Quei tredici ragazzi che con sapienza estetica e pazienza registica Barbara Altissimo organizza in scena e a cui, in un certo senso, affida e dona il suo spettacolo, ci ricordano questi limiti, ce li fanno propriamente vedere, e raccontando a noi le loro storie personali le trasfigurano nelle storie che percorrono e guidano la scoperta che ognuno di noi tenta su se stesso.
È una sorta di schema libero quello strutturato da Barbara Altissimo, coreografa e danzatrice con esperienza internazionale e poi studiosa delle dinamiche del corpo e dei conseguenti squilibri della mente, per questo suo “Blume”, uno schema in cui le singole diversità possono entrare ed uscire con libertà, anche a costo di qualche occasionale scollamento, mentre sono tenute insieme dall'atmosfera musicale creata, o meglio elaborata sui suggerimenti dei giovani attori, dal bravo Didie Cara che suona dal vivo in scena.

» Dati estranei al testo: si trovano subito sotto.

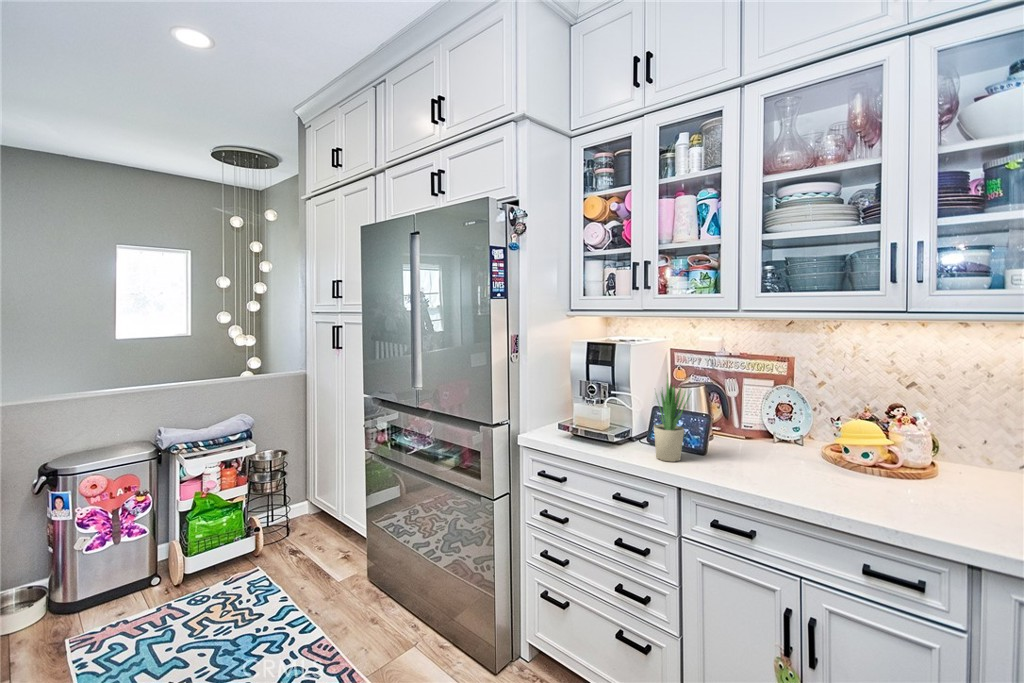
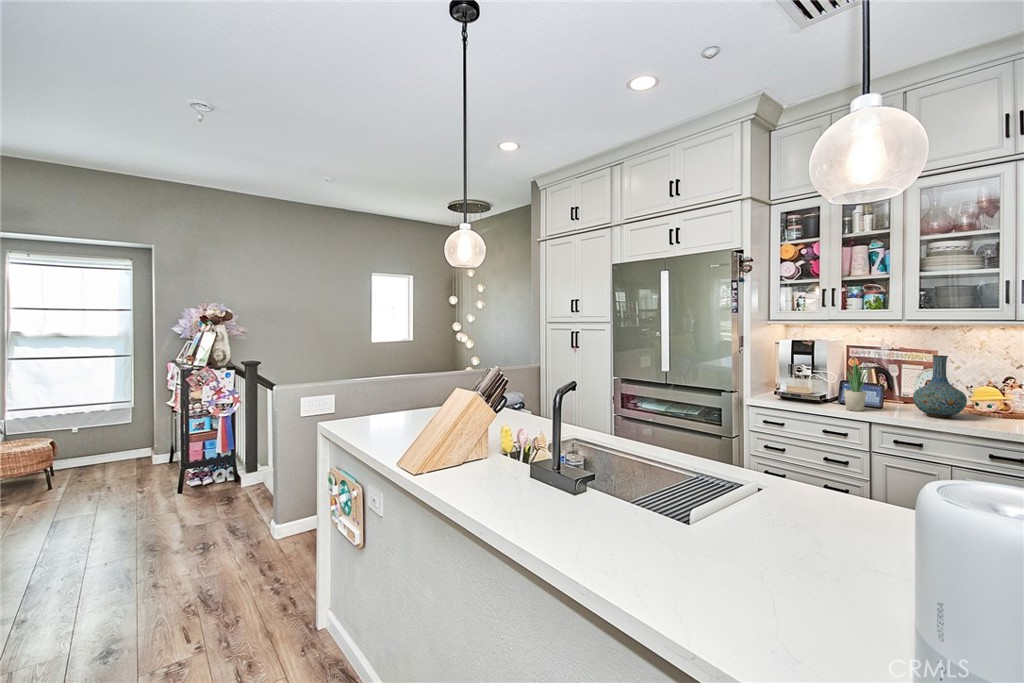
vase: none [752,370,832,478] -> present [913,355,967,418]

La aiuta in tutto questo la drammaturgia di Emanuela Currao che, con attenzione e molta delicatezza, quei racconti rende dicibili in scena, da quelli brevi di una frase sussurrata e pudica, a quelli più elaborati e complessi. Didie Cara e la Currau hanno anche collaborato alla creazione artistica.
In scena, ciascuno portando con bravura la propria diversità come una ricchezza quale è ma anche condividendo i propri confini con noi pubblico, i ragazzi del progetto IN VIRDIS, di cui è spettacolo finale. Carola Del Pizzo, Chiara Cau, Daniele Disalvo, Eleonora Belpoliti, Gabriele Graham Gasco, Giovanni Scarpa, Gorette Kamuanya, Loveth Kingsley, Michela Bellitto, Rebecca Palma, Sanaa Sallah, Sebastian Mutajudos Rios, Tommy Crosara ci hanno dunque raccontato storie di emarginazione, malattia, difficoltà a vivere, migrazione ma non solo, cioè hanno raccontato le nostre storie.
Assistente alla regia Valeria Stefanini, disegno luci e spazio scenico Massimo Vesco, costumi Alessia Panfili, organizzazione e comunicazione Roberta Cipriani.
Una produzione Liberamenteunico associazione che prosegue, con questa seconda trilogia sui giovani, l'esperienza di quella precedente (Polveri) con gli anziani della Piccola Casa della Provvidenza al Cottolengo di Torino. In prima nazionale alla Casa del Teatro Ragazzi e Giovani di Torino il 23 marzo. Numeroso il pubblico, molto l'interesse, meritato il successo.